From the December 01, 2009 issue of Futures Magazine • Subscribe!

A year of folly?

‘Tis the season to be jolly, so the song says, but after a whiplash year such as 2009, I’m sure many are anything but. They might just want the year to be over.

On that note, let’s review some of the key turning points of this year:

1. Democrats took over the White House and won majorities in the House and Senate.

This event, especially Barack Obama winning the presidency, itself was historic. But it may not have happened without the seismic events that occurred in the days before the November 2008 election. People were unhappy with the previous administration and its policies, many that led to some of the events that shook the financial system to the core. (Before I get letters stating that George W. Bush wasn’t to blame, I’ll stipulate that his administration may not have been totally at fault, but the top fell over on his watch.) What this swing has done is given Congress the incentive to beef up or change regulations covering everything from short selling to mortgage buying to bank policies to derivatives clearing to Wall Street salaries. The pendulum has definitely swung the other direction, for good and/or bad.

2. Billions of dollars in government bailouts were added to an already feathered nest.

Never before has such a huge bailout program been passed to thaw the frozen credit markets, help banks make loans and get the smartest guys in the room out of trouble. Was it the right thing to do? Perhaps. But it certainly became more controversial when several receivees, such as Merrill Lynch (now Bank of America) and Goldman Sachs, passed out huge bonuses. Further, Goldman just announced huge profits and, to be able to pass around multi-million dollar bonuses, Goldman double timed “paying back” the government as not to be beholden to the taxpayer. Will the government intercede again? That’s debatable, as it appears the taxpayers would rather see companies fall than help out Wall Street.

3. A stimulus program was passed and worked itself into creating jobs and projects.
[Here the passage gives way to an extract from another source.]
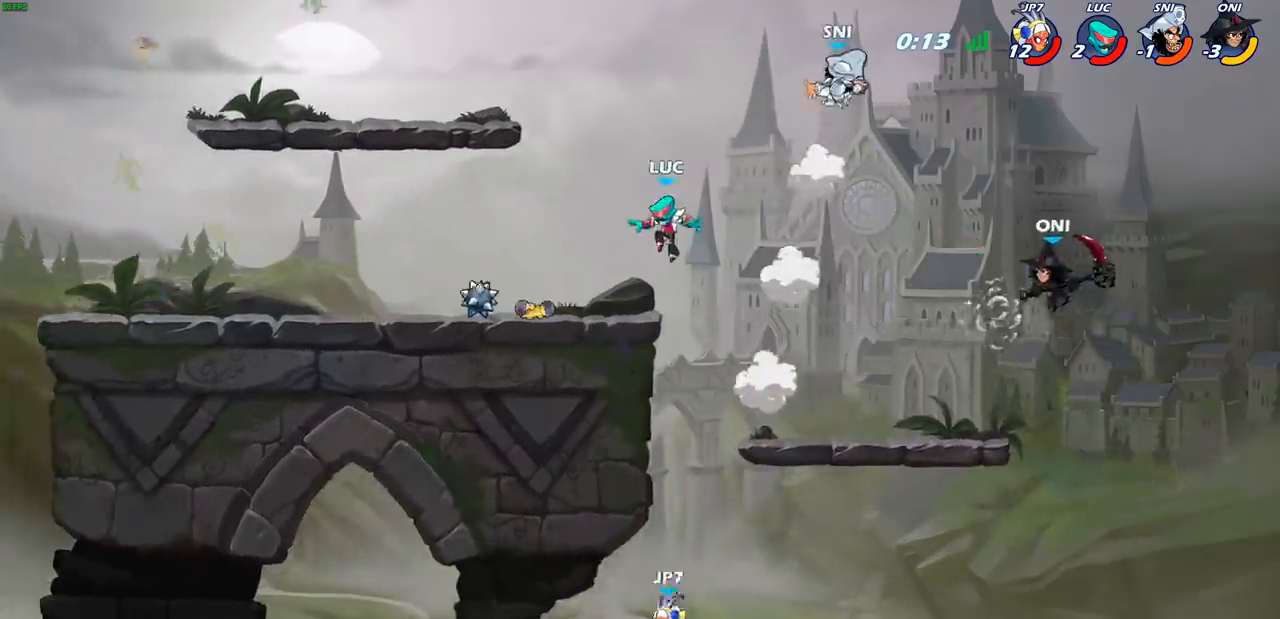
{"buttons": [], "left_stick": "down-right", "right_stick": "center", "events": [[133, "left_stick", "right"], [500, "left_stick", "down-right"]]}
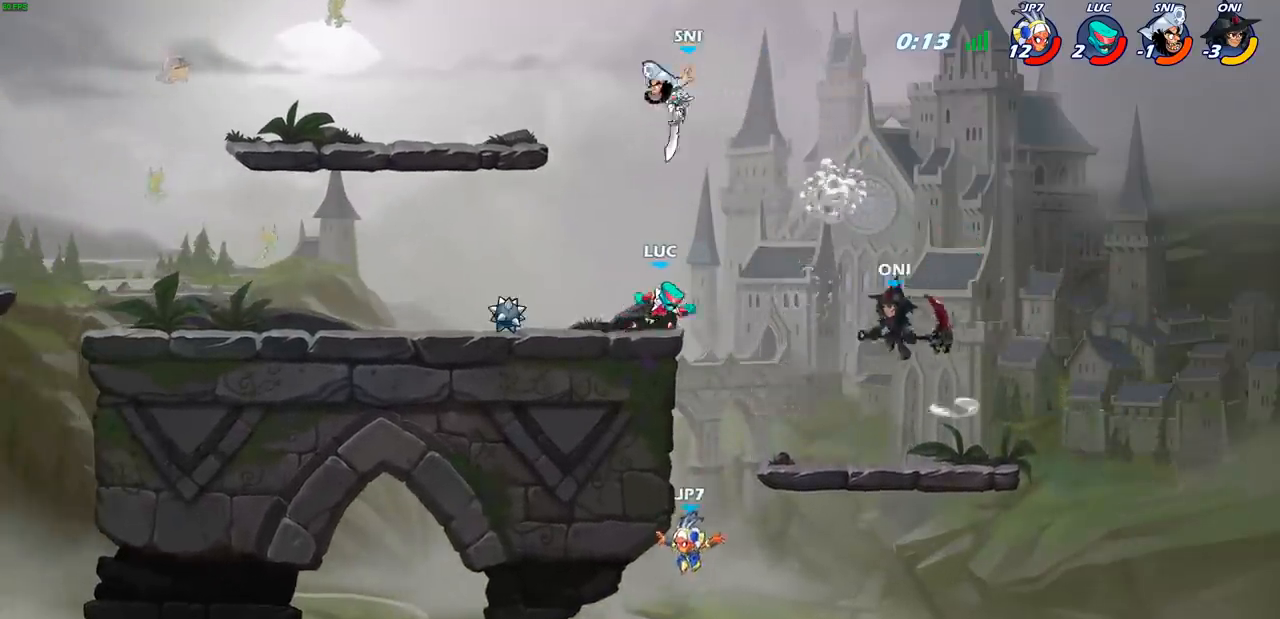
{"buttons": ["CIRCLE"], "left_stick": "down-left", "right_stick": "center", "events": [[17, "left_stick", "right"], [33, "left_stick", "down-left"], [50, "CIRCLE", "down"]]}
Not so fast on this one. A stimulus program, again, larger than ever done before by the government, has claimed to create thousands of jobs thus far. That may be true, but job losses outpaced its pluses to move into double digit unemployment rate territory. This isn’t surprising to anyone who was watching the wave, but it will be interesting to see if the unemployment rate will keep rising or has topped. The bad news now causing concern is the stimulus, both in terms of jobs programs as well as bail out money, could be flaming inflation. The good news, or so we hope, is the Federal Reserve doesn’t seem worried as it held rates to near zero.

4. Regulatory changes coming down from on high will impact all areas of financial and commodity markets.
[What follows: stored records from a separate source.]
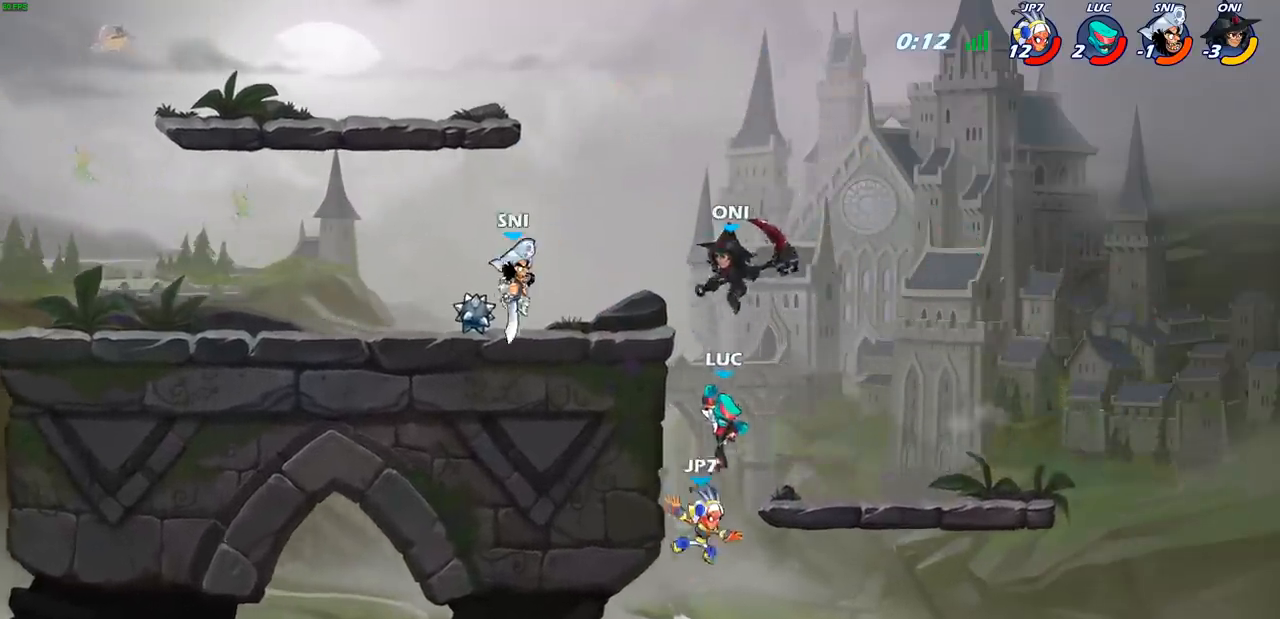
{"buttons": ["CROSS"], "left_stick": "right", "right_stick": "center", "events": [[217, "CIRCLE", "up"], [283, "left_stick", "center"], [450, "left_stick", "right"], [467, "CROSS", "down"]]}
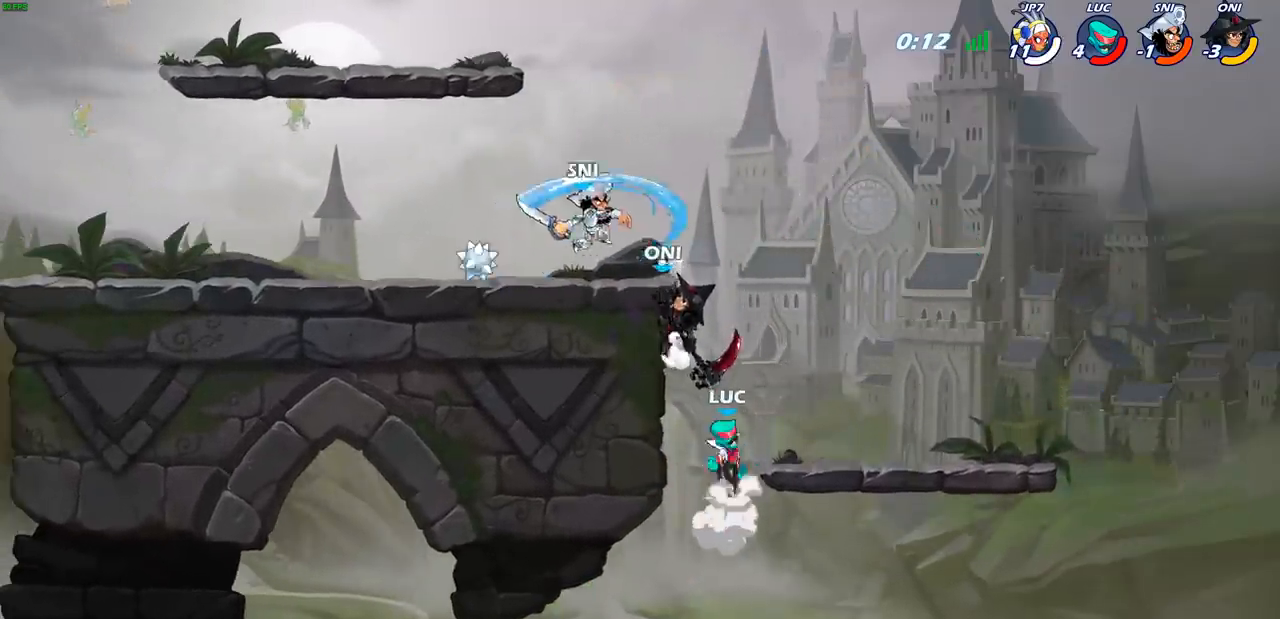
{"buttons": [], "left_stick": "left", "right_stick": "center", "events": [[67, "CIRCLE", "down"], [67, "CROSS", "up"], [100, "left_stick", "up"], [167, "left_stick", "left"], [183, "CIRCLE", "up"]]}
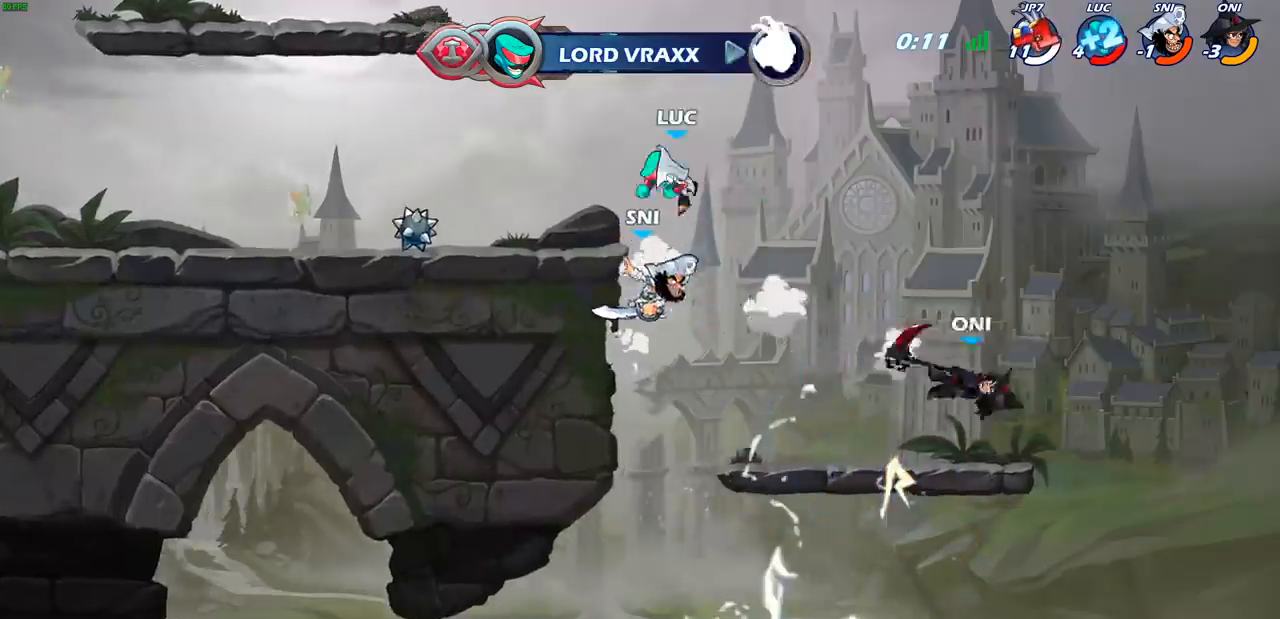
{"buttons": [], "left_stick": "left", "right_stick": "center", "events": [[183, "left_stick", "down-left"], [417, "left_stick", "left"]]}
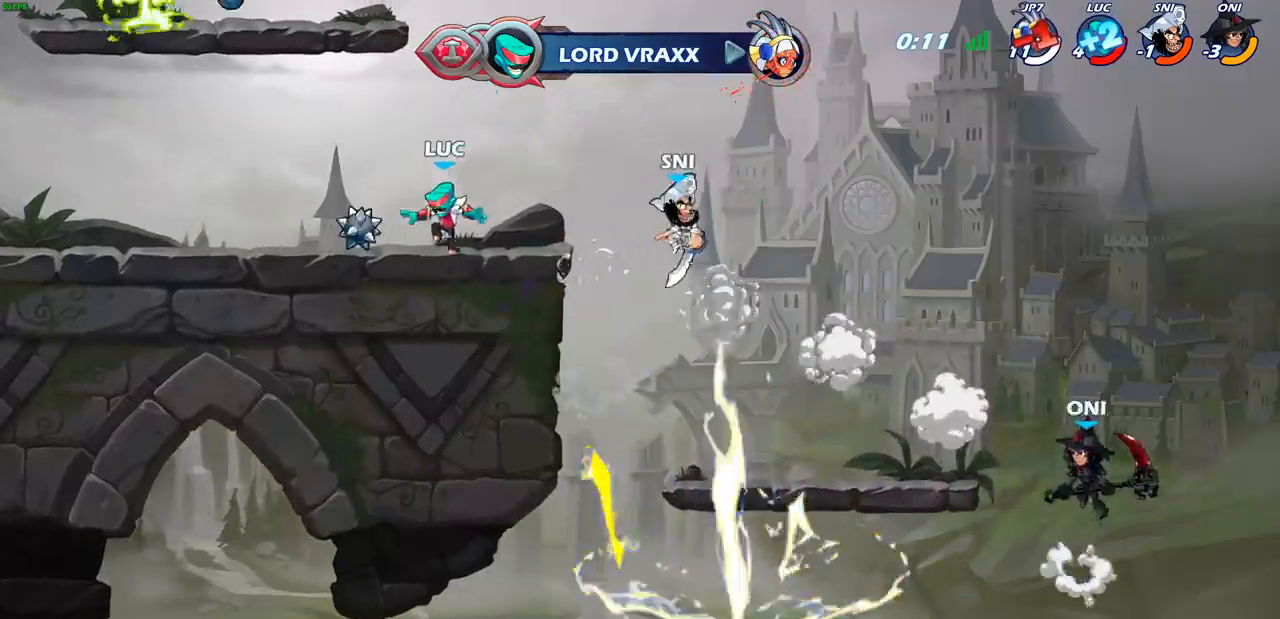
{"buttons": ["R1"], "left_stick": "right", "right_stick": "center", "events": [[50, "R1", "down"], [83, "left_stick", "up-right"], [150, "CROSS", "down"], [217, "R1", "up"], [383, "left_stick", "right"], [450, "CROSS", "up"], [450, "R1", "down"]]}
It doesn’t matter that the futures markets performed as they should have during the fierce market volatility. Like an Atom bomb going off, even if you aren’t at the epicenter, somehow you will be touched by the fall out. It’s the nature of the beast, and it shows how close the financial system came to collapsing.

In our annual look at the Top 50 Brokers by Managing Editor Dan Collins, many of these points were touched on during the course of our interviews, as each of these actions impacted the business of derivatives and those who service them in some way. Let’s just hope the new regulations, if passed, aren’t pure folly.